The USDA this month forecast supplies of U.S. spring wheat left at the end of the marketing year on May 31, 2018, at 122 million bushels. That would be the smallest since 2007-2008 when MGEX prices soared to an all-time high above $24 a bushel.
The current surge in wheat prices has raised investor concerns about shrinking profit margins at packaged food companies, such as Flower Foods Inc FLO.N , Treehouse Foods Inc THS.N and Snyders-Lance Inc LNCE , although near-term risks are modest, said BMO analyst Amit Sharma on Tuesday.
Consumers could also eventually feel the pain, Sharma added, as higher costs may be passed along.
Russia, one of the world's biggest wheat exporters, does not typically produce grain with a high enough protein content to meet current needs. The main sources for high protein wheat are the United States, Canada and Australia, which is also suffering from drought. DEMAND
In Canada's two biggest wheat-producing provinces, Saskatchewan and Alberta, development of spring wheat is behind last year's pace, according to provincial governments.
Much of Saskatchewan's crop belt has received less than 40 percent of normal precipitation in the past 30 days as of Sunday, according to Agriculture and Agri-Food Canada.

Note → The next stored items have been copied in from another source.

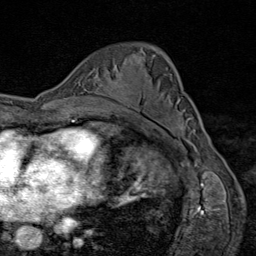
Breast MRI (dynamic contrast-enhanced), one axial slice. Slice 53 of 80 in the series (ordered by position). Cropped to one breast. Dynamic contrast-enhanced series, time point 2 of 9 at this slice position (early post-contrast). 1.5 T. TE 1.8 ms, TR 4.3 ms. 2 mm slice thickness. 256 × 256 image matrix. Female patient.
Outlined on this slice (semi-automatically segmented with operator editing):
- enhancing-tissue mask used for the functional tumour volume (all voxels passing the contrast-enhancement thresholds inside the analysis volume; usually the tumour): bounding box [x1, y1, x2, y2] px = [114, 80, 130, 106]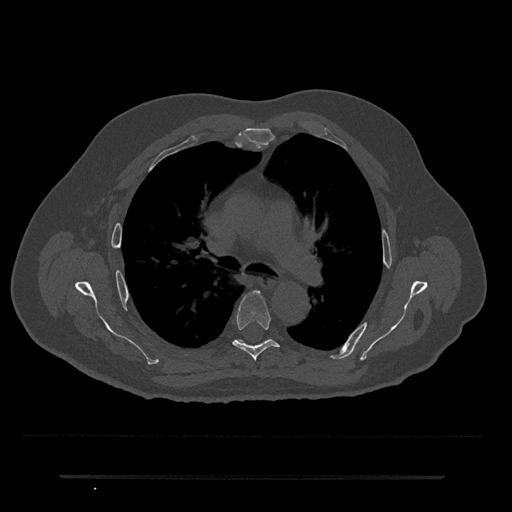
CT including the spine, one axial slice; position 480 of 797 along the scan axis; bone window (W 1800 / L 400 HU); 0.5 mm slice thickness; 512 × 512 image matrix, field of view 437 × 437 mm. Patient: male, 69 years. Case-level facts recorded for this patient, not image findings: primary cancer: prostate.
Structures marked on this image (semi-automatically segmented with operator editing):
- T5 vertebra: bounding box <232,290,280,360> (left, top, right, bottom; pixels)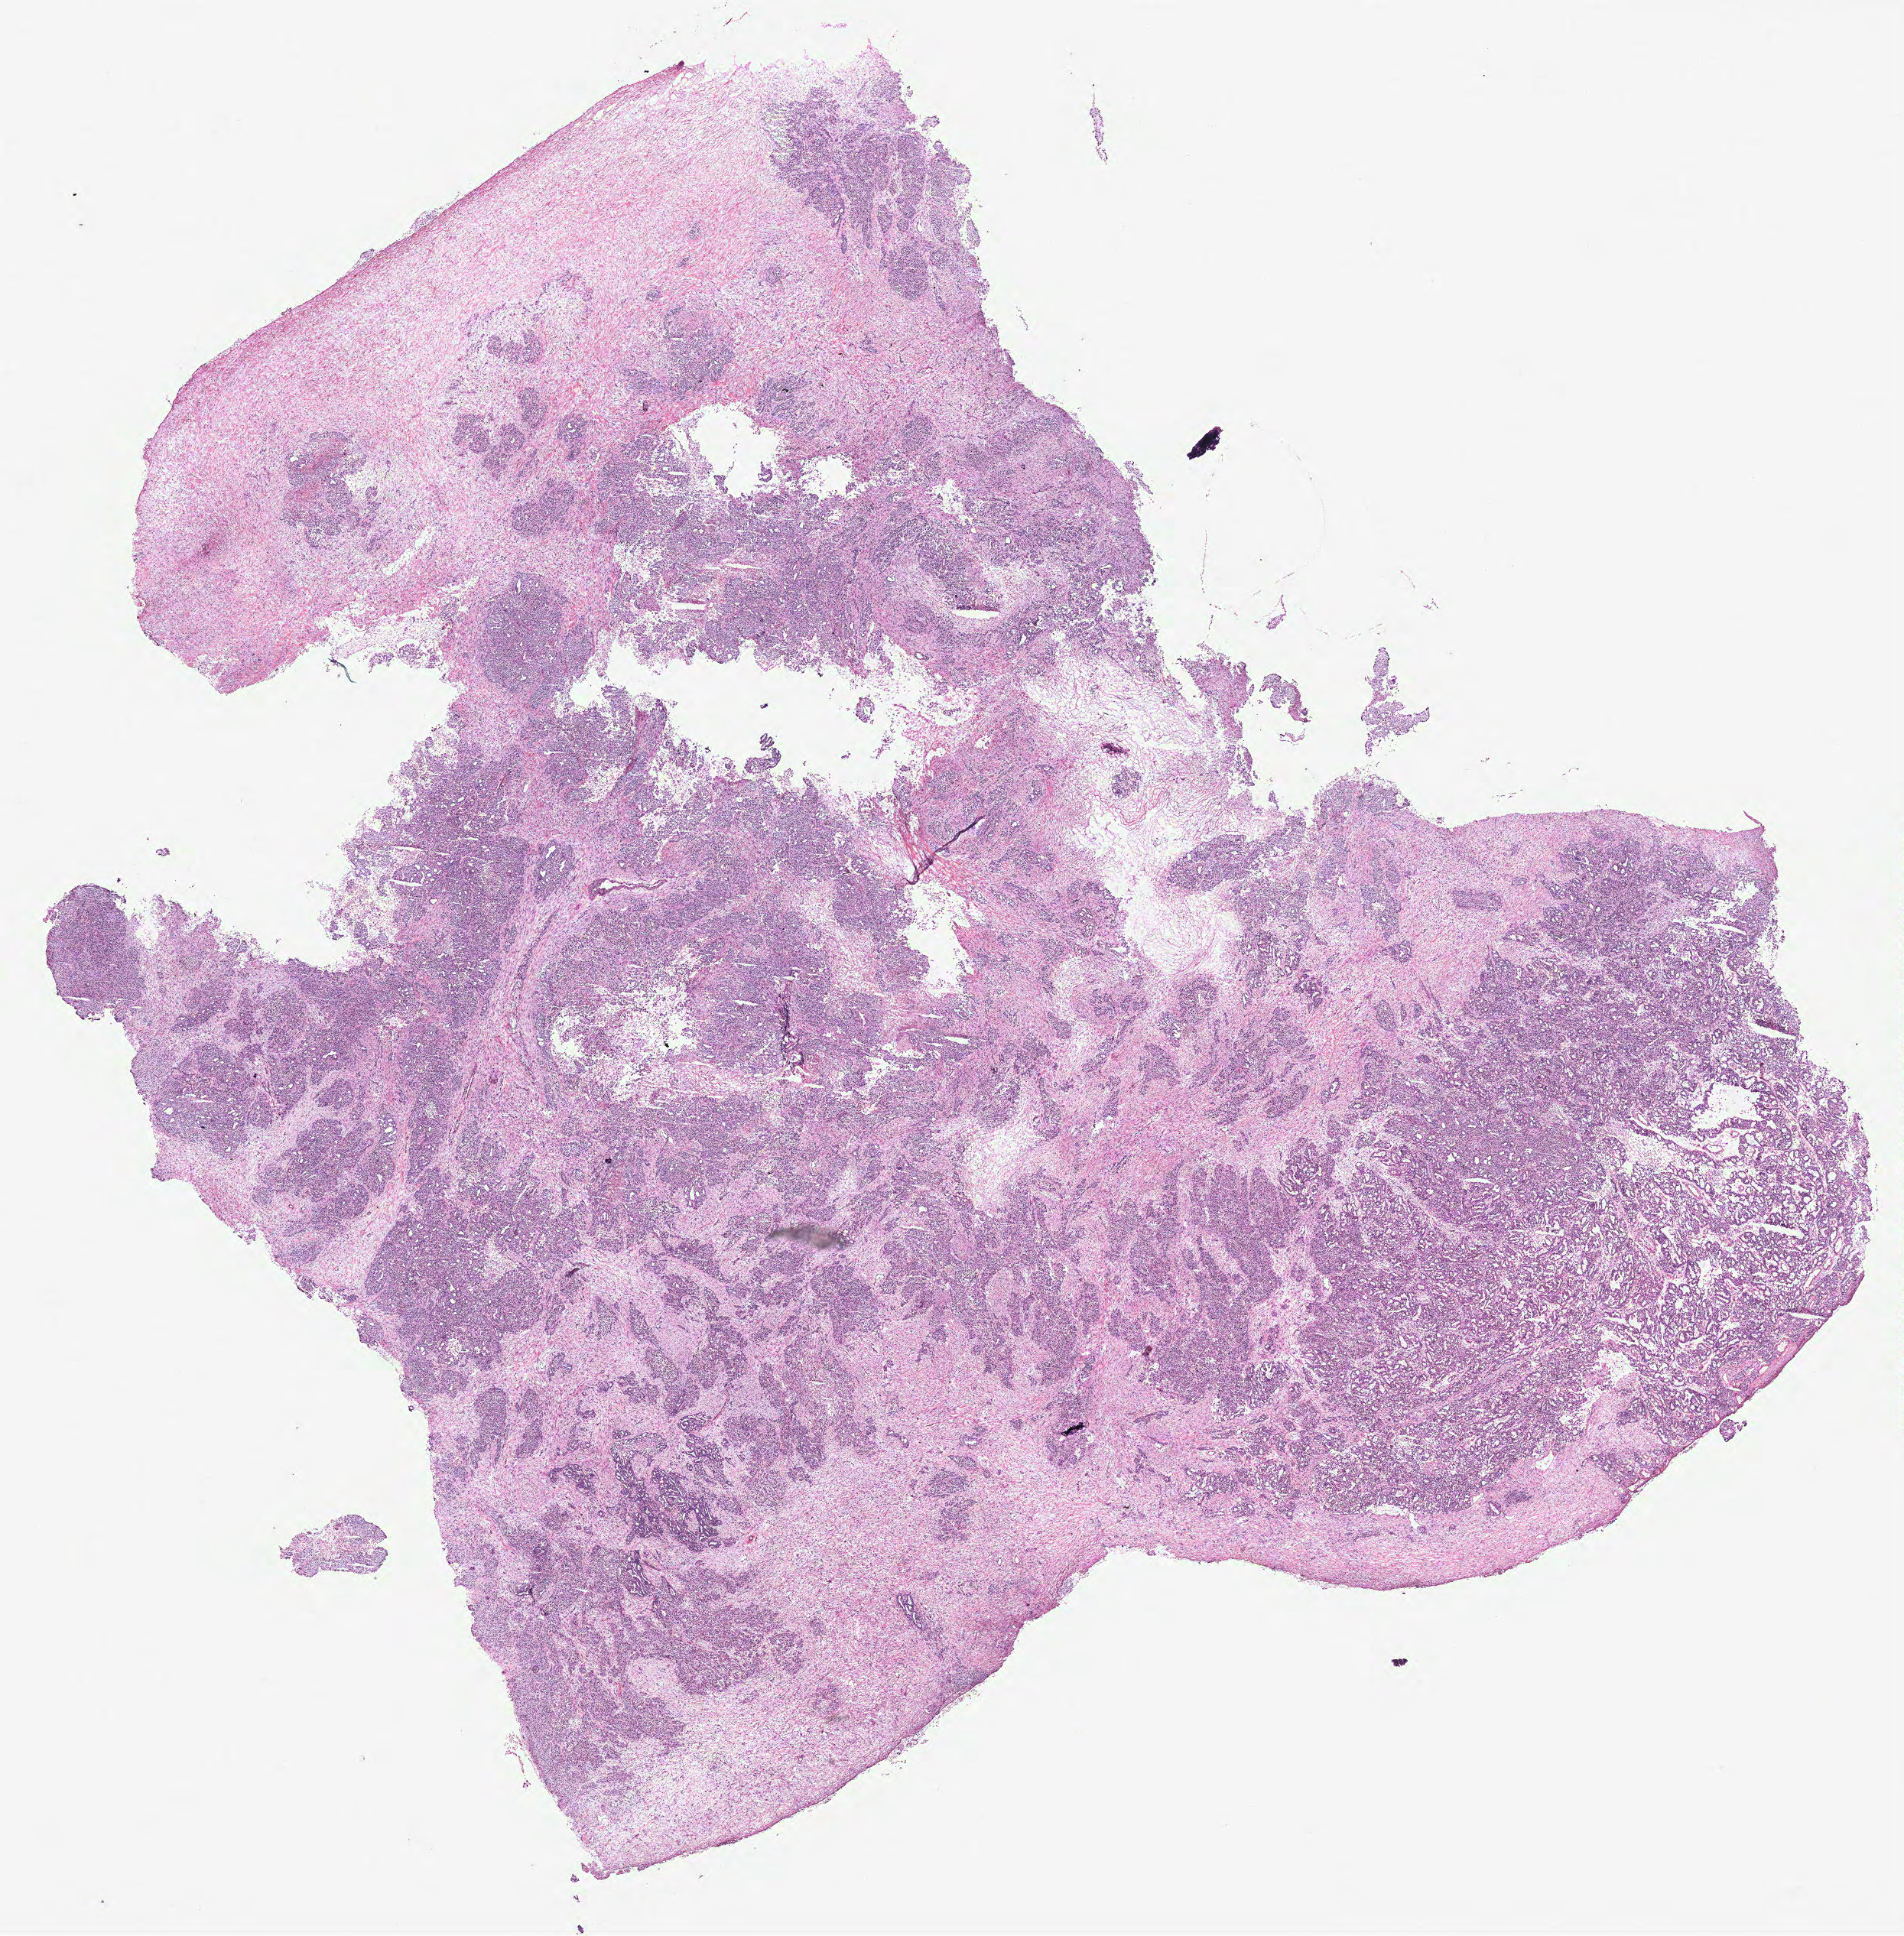
H&E-stained whole-slide image — whole scanned area (about 19.9 x 20.3 mm) shown as a low-resolution overview; ovary, tissue type not recorded. Female patient.
* patient diagnosis: Serous adenocarcinoma, NOS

Even ideal weather starting now would have limited benefits, said Todd Lewis, president of Agricultural Producers Association of Saskatchewan.
"It's so behind that it will never make it through," he said. "Production is going to be pretty limited, no question."

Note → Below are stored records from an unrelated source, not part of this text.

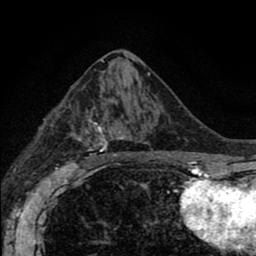
Breast MRI (dynamic contrast-enhanced), one axial slice. Position 44 of 80 along the scan axis. Cropped to one breast. Dynamic contrast-enhanced series, time point 2 of 8 at this slice position (early post-contrast). 1.5 T. TE 2.7 ms, TR 6.6 ms. 256 × 256 image matrix, field of view 150 × 150 mm. Female patient.
Outlined on this slice (semi-automatic segmentation, software-assisted and operator-edited):
- enhancing-tissue mask used for the functional tumour volume (all voxels passing the contrast-enhancement thresholds inside the analysis volume; usually the tumour): box from (x=72, y=97) to (x=166, y=166) px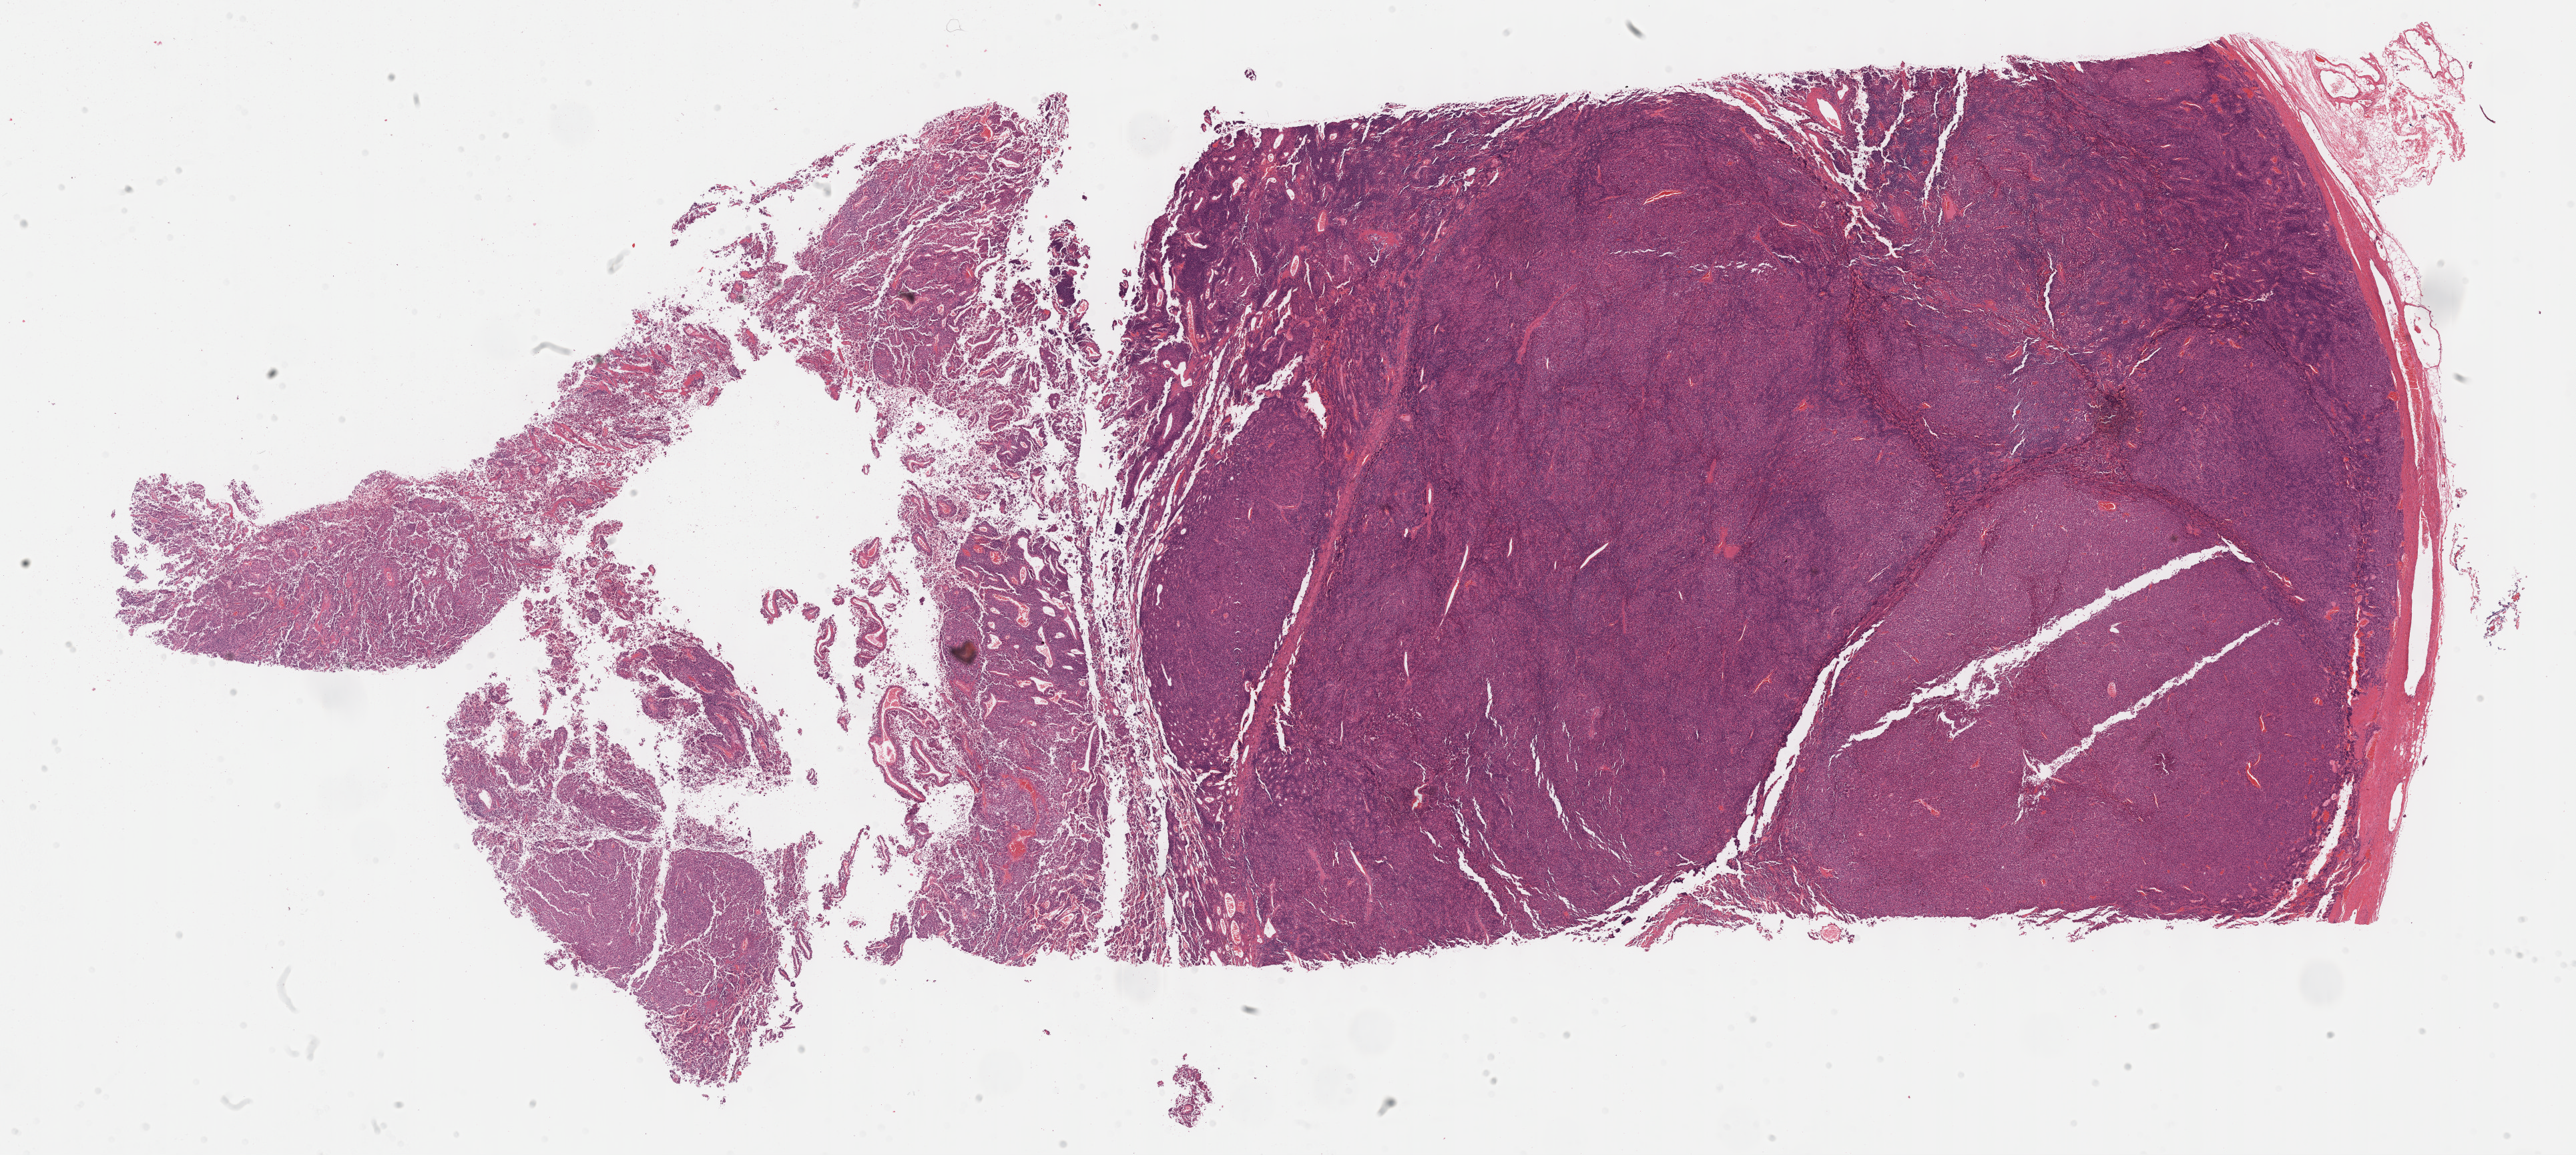
Whole-slide histology image, Hematoxylin and eosin (H&E) stained, whole scanned area (about 31.2 x 14.0 mm, from a 40x scan) shown as a low-resolution overview. Formalin-fixed paraffin-embedded (FFPE) diagnostic section. Adrenal cortex, primary tumour sample. Male, age 58 years at initial diagnosis.
- laterality: left
- diagnosis: Adrenal cortical carcinoma (cortex of adrenal gland)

Some demand for high protein wheat is inelastic, from those bakers unwilling to change their baking processes.
Asian demand is 11 million to 12 million tonnes a year for hard red spring wheat (HRS) and Canadian spring wheat, according to Gabriel Omnes, analyst at French consultancy Strategie Grains. HRS wheat supplies should still meet demand, he said, but "at the expense of a strong cut in global stocks and a sharp rise in prices."
Millers and bakers can make some substitutions in flour grinds or add vital wheat gluten, the natural protein found in wheat, to boost dough strength, said Dave Green, executive vice president of the Wheat Quality Council.
"Millers and bakers are all going to be looking at value. Do we absolutely need this protein that we are paying for?" Green said.